Рассказы Создателя 4. Смерть Мыслителя

     Давно я не печалился так, как всю прошлую неделю. Мой кузен теперь уже не с нами. Мыслитель держал на себе всю Землю, и даже на Солнце без страха замахивался, как Антей в мифах людей , что последовали за атлантами. Сразу после рождения своих добавочных голов он сильно сдал, начал расплываться, стал просто тушей, всё увеличивавшейся. Это я замечал, являясь к нему всегда нежданным. И почти все случаи посещения его мною были вынужденными: то мор какой-то, то природные катаклизмы угрожали нам всем, мутантам. Хоть я не привидение, но именно являлся к нему. Вы уже знаете, что мои ноги растут не в наших измерениях, где я принуждён был бы лежать, как колода. Поэтому я перескакиваю, используя неведомые мне силы.

     Мыслителю недавно исполнилось 18 лет, задолго до того он узнал точную дату своей смерти, и стал тщательно готовиться. Многоюродные племянники по его требованию все прошли перед ним, он выбирал из них своего преемника. Но виноград был ещё зелен, и тогда кузен занялся Третьей, своей головой, которая на самом деле была полусамостоятельным организмом, тянувшимся к Мыслителю, словно дитя к своей матери. Мыслитель за неделю до кончины позвал меня к себе, на что я сильно удивился в душе. Ведь раньше мы, мутанты, нуждались в нём, и добивались принять нас, на что он неохотно шёл, только во время отдыха от своих «космических» занятий. Вот сказал я космических, а какие на самом деле считал кузен самыми важными, я так и не узнал. Он стремился вокруг себя организовать материю, ну там, планеты, солнца, галактики, чтобы его внутреннее чувство симметрии, что ли, было удовлетворено наилучшим образом. Это я усвоил своей ветреной головой, не собиравшейся погружаться в тёмное море его дел, интересов, предпочтений.

     Мыслитель разрешил навестить его в последние часы жизни двадцатого числа Шестого месяца 49-го года по Календарю, который он же и дал нам ещё будучи пятилетним. Да, тогда он был ещё шустрым малым, и мы, малыши, ещё только пытавшиеся выбираться на улицу из наших пещер, уже бегали за ним в другие измерения – это было нам несравненно легче, чем ползать в пыли, извиваясь, как червяки. Случайно, заигравшись, попадая наугад в чужие пещеры нашей Земли, мы стайкой попали в Хранилище Мудрости. С того раза и началось знакомство кузена, будущего Мыслителя, со знаниями Ушедших. Остальные, помнится, быстро удрали оттуда, от пугающе высоких потолков больших и просторных залов, непонятных приборов, резкого света больших матовых шаров освещения, только сбивавших нас с толку, ибо мы прекрасно видели в темноте. А Мыслитель уже сидел за высокими, не для него сидениями перед ярко светившимися экранами с непонятными рисунками и крючечками, идущими рядами на нём, нажимал на какие-то кружочки и квадратики, и экран расцветал новыми узорами.

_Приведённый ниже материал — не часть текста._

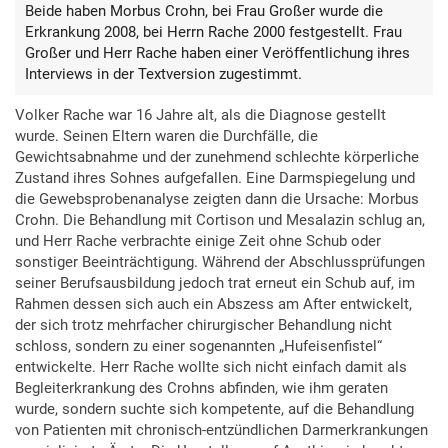
Beide haben Morbus Crohn, bei Frau Großer wurde die
Erkrankung 2008, bei Herrn Rache 2000 festgestellt. Frau
Großer und Herr Rache haben einer Veröffentlichung ihres
Interviews in der Textversion zugestimmt.
Volker Rache war 16 Jahre alt, als die Diagnose gestellt
wurde. Seinen Eltern waren die Durchfälle, die
Gewichtsabnahme und der zunehmend schlechte körperliche
Zustand ihres Sohnes aufgefallen. Eine Darmspiegelung und
die Gewebsprobenanalyse zeigten dann die Ursache: Morbus
Crohn. Die Behandlung mit Cortison und Mesalazin schlug an,
und Herr Rache verbrachte einige Zeit ohne Schub oder
sonstiger Beeinträchtigung. Während der Abschlussprüfungen
seiner Berufsausbildung jedoch trat erneut ein Schub auf, im
Rahmen dessen sich auch ein Abszess am After entwickelt,
der sich trotz mehrfacher chirurgischer Behandlung nicht
schloss, sondern zu einer sogenannten „Hufeisenfistel“
entwickelte. Herr Rache wollte sich nicht einfach damit als
Begleiterkrankung des Crohns abfinden, wie ihm geraten
wurde, sondern suchte sich kompetente, auf die Behandlung
von Patienten mit chronisch-entzündlichen Darmerkrankungen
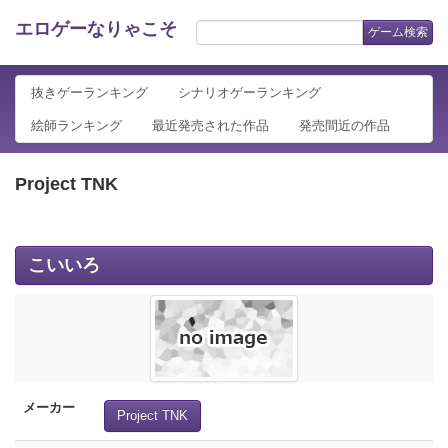
エロゲーなりゃこそ
ゲーム検索
抜きゲーランキング
シナリオゲーランキング
絵師ランキング
最近発売された作品
発売間近の作品
Project TNK
こいいろ
メーカー
Project TNK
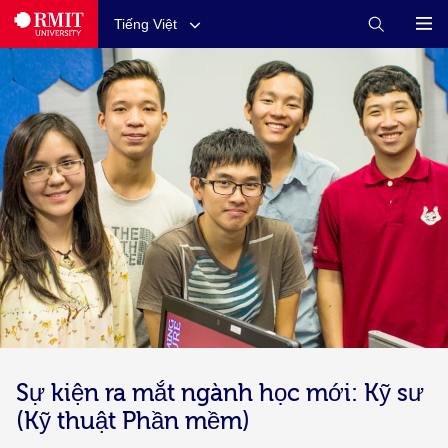
Tiếng Việt
Sự kiện ra mắt ngành học mới: Kỹ sư
(Kỹ thuật Phần mềm)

     Я долго тогда был около него, не зная, как и куда мне надо «прыгнуть», чтобы попасть домой. Я ведь всегда был ведомым в детстве, буквально хватался моими другими руками за кузена, или кого-то постарше при прыжке. И так скакал с места на место. Когда мне стало невмоготу от голода, жажды и обратных желаний, я отважился его оторвать от его непонятной игры. Он кивнул мне головой, мол, я вижу тебя, и понимаю, скоро пойдём домой, и просидел так ещё немного. А потом взял мою невидимую руку своей такой же, и бац – мы уже дома!

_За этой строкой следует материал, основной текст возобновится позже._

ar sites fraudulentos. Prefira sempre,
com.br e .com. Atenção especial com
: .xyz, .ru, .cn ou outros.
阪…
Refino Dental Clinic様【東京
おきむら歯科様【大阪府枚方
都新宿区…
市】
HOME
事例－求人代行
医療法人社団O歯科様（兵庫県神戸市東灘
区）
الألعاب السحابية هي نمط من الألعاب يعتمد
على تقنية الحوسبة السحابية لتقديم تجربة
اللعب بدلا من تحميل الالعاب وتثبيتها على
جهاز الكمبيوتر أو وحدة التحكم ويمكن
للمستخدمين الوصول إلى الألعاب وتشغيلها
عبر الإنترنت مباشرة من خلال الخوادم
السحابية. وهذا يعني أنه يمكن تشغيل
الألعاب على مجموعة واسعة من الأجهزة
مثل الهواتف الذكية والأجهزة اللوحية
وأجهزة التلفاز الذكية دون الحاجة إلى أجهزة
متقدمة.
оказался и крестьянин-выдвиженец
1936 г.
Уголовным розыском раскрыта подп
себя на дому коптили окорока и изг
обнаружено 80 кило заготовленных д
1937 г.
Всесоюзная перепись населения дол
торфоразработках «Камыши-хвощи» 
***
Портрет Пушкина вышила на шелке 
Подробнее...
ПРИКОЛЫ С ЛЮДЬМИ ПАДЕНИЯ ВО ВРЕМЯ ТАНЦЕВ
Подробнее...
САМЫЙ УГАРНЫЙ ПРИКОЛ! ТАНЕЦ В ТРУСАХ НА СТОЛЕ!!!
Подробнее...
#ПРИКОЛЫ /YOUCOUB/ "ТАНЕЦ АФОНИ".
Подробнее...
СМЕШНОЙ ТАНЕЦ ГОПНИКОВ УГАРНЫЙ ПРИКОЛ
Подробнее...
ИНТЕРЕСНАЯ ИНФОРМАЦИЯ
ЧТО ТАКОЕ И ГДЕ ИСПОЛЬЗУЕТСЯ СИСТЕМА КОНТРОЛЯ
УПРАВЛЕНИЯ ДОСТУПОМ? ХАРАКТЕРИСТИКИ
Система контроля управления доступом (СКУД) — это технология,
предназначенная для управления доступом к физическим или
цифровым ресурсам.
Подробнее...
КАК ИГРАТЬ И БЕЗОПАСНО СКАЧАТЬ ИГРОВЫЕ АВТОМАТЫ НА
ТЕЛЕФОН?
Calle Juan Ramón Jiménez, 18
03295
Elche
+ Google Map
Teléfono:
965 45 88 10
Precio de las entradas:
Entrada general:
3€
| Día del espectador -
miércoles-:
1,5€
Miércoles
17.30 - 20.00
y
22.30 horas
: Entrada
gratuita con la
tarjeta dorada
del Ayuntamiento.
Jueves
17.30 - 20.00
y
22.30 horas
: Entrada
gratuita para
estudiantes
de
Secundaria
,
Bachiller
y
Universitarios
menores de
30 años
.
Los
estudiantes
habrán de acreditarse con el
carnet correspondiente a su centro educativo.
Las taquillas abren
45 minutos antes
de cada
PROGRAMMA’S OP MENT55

     Мы все, «прыгающие» мутанты, всего нас набралось четыре со мной, были у кузена за час до его Ухода, как он нас попросил. Он уже не сидел, а лежал, его туша расползлась по каменному полу пещеры. По его коврам Серпинского прыгали мерцающие искры, и я заметил медленно наползающий на кузена туман праны. Странным свистящим голосом он обратился к нам с последними напутствиями, как будто уходили мы, а не он.

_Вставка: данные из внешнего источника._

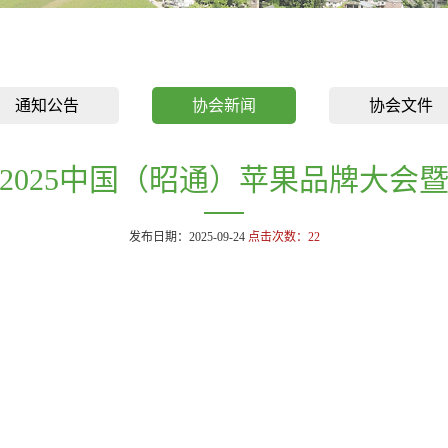
通知公告
协会新闻
协会文件
2025中国（昭通）苹果品牌大会
发布日期：2025-09-24
点击次数：
22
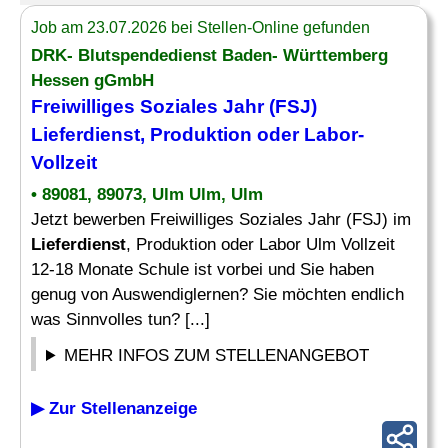
Job am 23.07.2026 bei Stellen-Online gefunden
DRK- Blutspendedienst Baden- Württemberg
Hessen gGmbH
Freiwilliges Soziales Jahr (FSJ)
Lieferdienst
, Produktion oder Labor-
Vollzeit
• 89081, 89073, Ulm Ulm, Ulm
Jetzt bewerben Freiwilliges Soziales Jahr (FSJ) im
Lieferdienst
, Produktion oder Labor Ulm Vollzeit
12-18 Monate Schule ist vorbei und Sie haben
genug von Auswendiglernen? Sie möchten endlich
was Sinnvolles tun? [...]
MEHR INFOS ZUM STELLENANGEBOT
▶ Zur Stellenanzeige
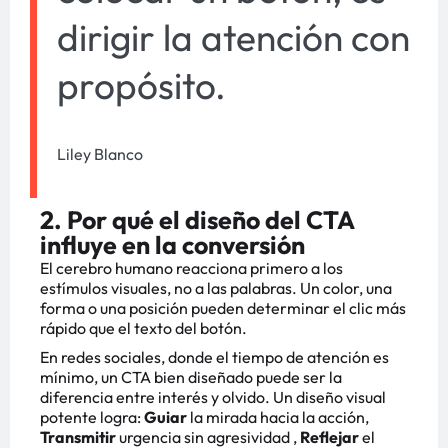
dirigir la atención con
propósito.
Liley Blanco
2. Por qué el diseño del CTA
influye en la conversión
El cerebro humano reacciona primero a los
estímulos visuales, no a las palabras. Un color, una
forma o una posición pueden determinar el clic más
rápido que el texto del botón.
En redes sociales, donde el tiempo de atención es
mínimo, un CTA bien diseñado puede ser la
diferencia entre interés y olvido. Un diseño visual
potente logra:
Guiar
la mirada hacia la acción,
T
ransmitir
urgencia sin agresividad ,
Reflejar
el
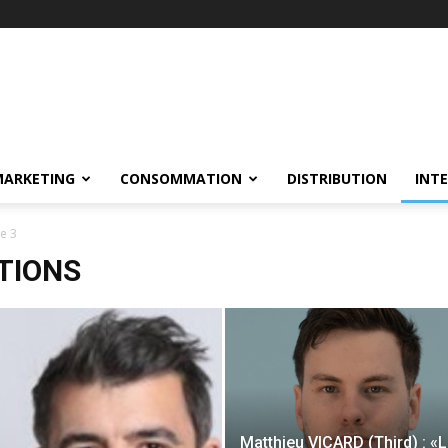
MARKETING
CONSOMMATION
DISTRIBUTION
INT
e 3
TIONS
Matthieu VICARD (Third) : «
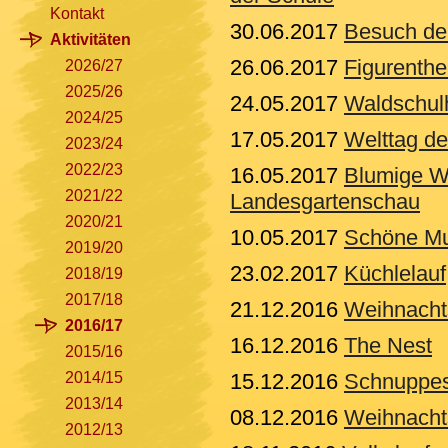
Kontakt
30.06.2017
Besuch der
Aktivitäten
26.06.2017
Figurenth
2026/27
2025/26
24.05.2017
Waldschul
2024/25
17.05.2017
Welttag d
2023/24
2022/23
16.05.2017
Blumige We
2021/22
Landesgartenschau
2020/21
10.05.2017
Schöne Mu
2019/20
23.02.2017
Küchlelauf
2018/19
2017/18
21.12.2016
Weihnacht
2016/17
16.12.2016
The Nest
2015/16
2014/15
15.12.2016
Schnuppes
2013/14
08.12.2016
Weihnacht
2012/13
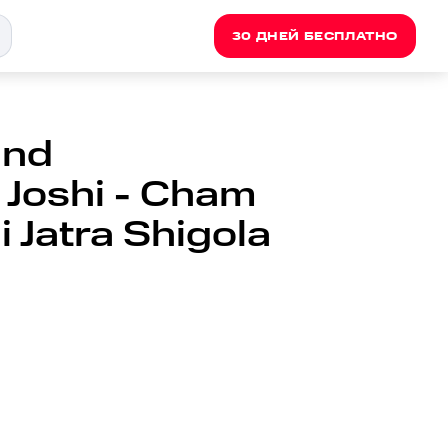
30 ДНЕЙ БЕСПЛАТНО
and
 Joshi - Cham
 Jatra Shigola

-Ты, Меркурий,- обратился он ко мне,
- унаследуешь мою Третью голову, она ведь, хотя и предприимчивая без меры, но жить может только в симбиозе с нами. А теперь она твоя.-

Облако праны стало наливаться красным, из кузена вышла Третья, и поплыла ко мне. И вдруг я почувствовал её уже внутри. Я сразу же почувствовал прилив сил, и от радости скакнул на край Вселенной, но тут же Третья мягко кинула меня обратно, словно мячик. Мыслитель, потеряв Третью голову, стал мягко раскачиваться волнами праны, чуть приподнявшись над полом пещеры. Тройка наших племянников, которая тоже подключилась к Хранилищу Мудрости по настоянию кузена, ждали его последних слов, обращённых к ним. Но Мыслитель только начал фразу:

-Держитесь Меркурия, теперь он...,-

и растаял, смываемый волнами праны.

     После ухода Мыслителя я обратился к племянникам:

-Сейчас идите, а когда я разберусь с его наследством, мы с Третьей вас позовём.-

И троица племянников мигом растворилась, а я остался в его пещере, чувствуя, как Третья властно переделывает меня, и мою рассеянную голову организует по-новому.
Я вдруг понял, что коврам Серпинского тоже нужно питание, и Третья заботилась о них без моего вмешательства, но мягко просила меня одобрить её действия. Ну, конечно, я все её действия одобрил, не разбираясь, но она настойчиво советовала мне тоже решать что-то. Я впервые задумался, и с помощью Третьей понял, как можно пользоваться коврами Серпинского для ускорения принятия решений. Это было великолепно, наконец-то думать, почти как Мыслитель. Да я теперь и есть Мыслитель, и отвечаю за все наши колонии на Земле. Я мысленно обратился к Третьей, и она впредь потребовала от меня звать её Экселент, так она называла саму себя. Но когда я попросил Третью называть меня Создателем, она не согласилась, и объявила мне, что согласно последнему слову Мыслителя, она будет меня звать Меркурием. Конечно, я не забыл своего первого имени, которе мне дали родители, но всё же мне льстило, когда в других общинах меня называли Создателем.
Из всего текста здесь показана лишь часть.